У Ющенко кольнуло в груди — ожила совесть. Он так и не побывал в окопах, где уже седьмые сутки сидел за противотанковой пушкой его бывший товарищ по десантному взводу Женя Крылов; он бросил на страшной плацдарменной земле тяжелораненого поэта, а теперь, подавленный страхом, смотрел, как Саша Лагин вел свой трудный бой на мосту.
Солдаты, посланные за ужином, принесли окровавленного поэта к переправе.
— Чуть пораньше бы, глядишь, и жил, — сказал один.
Умирающий обвел их угасающим взглядом:
— Не состоялся поэт Александр Любавин.
Когда Ющенко был уже на другом берегу и основная масса снарядов разрывалась позади, он не почувствовал ни радости, ни облегчения, словно утратил способность воспринимать окружающее.

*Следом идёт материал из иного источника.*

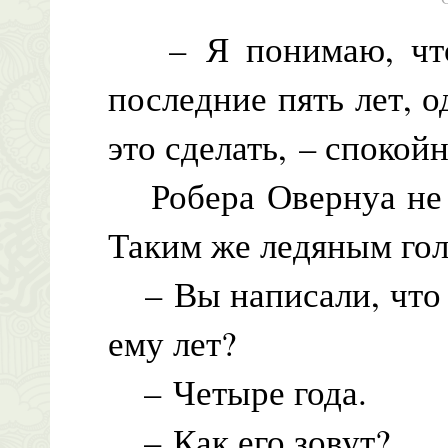
– Я понимаю, что 
последние пять лет, о
это сделать, – спокой
Робера Овернуа не с
Таким же ледяным гол
– Вы написали, что у
ему лет?
– Четыре года.
– Как его зовут?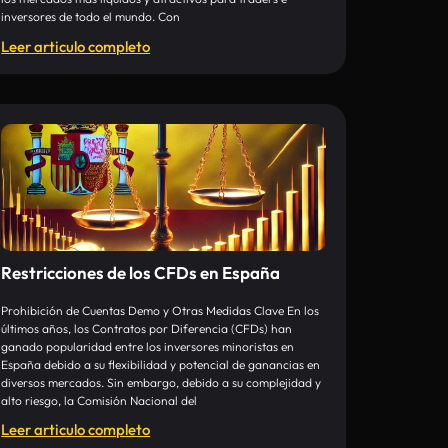
inversores de todo el mundo. Con
Leer articulo completo
Restricciones de los CFDs en España
Prohibición de Cuentas Demo y Otras Medidas Clave En los
últimos años, los Contratos por Diferencia (CFDs) han
ganado popularidad entre los inversores minoristas en
España debido a su flexibilidad y potencial de ganancias en
diversos mercados. Sin embargo, debido a su complejidad y
alto riesgo, la Comisión Nacional del
Leer articulo completo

То, что он пережил на плацдарме, ужасало, а то, что ему и впредь предстояло делать в газете, — писать о мужестве бойцов и командиров — страшило, так как сам он безнадежно увяз в трясине малодушия. И когда в ночи с громоподобным грохотом взметнулось пламя и острая боль проколола его тело, он почти с удовлетворением отметил, что наконец-то разделил участь тех, кто на плацдар ме.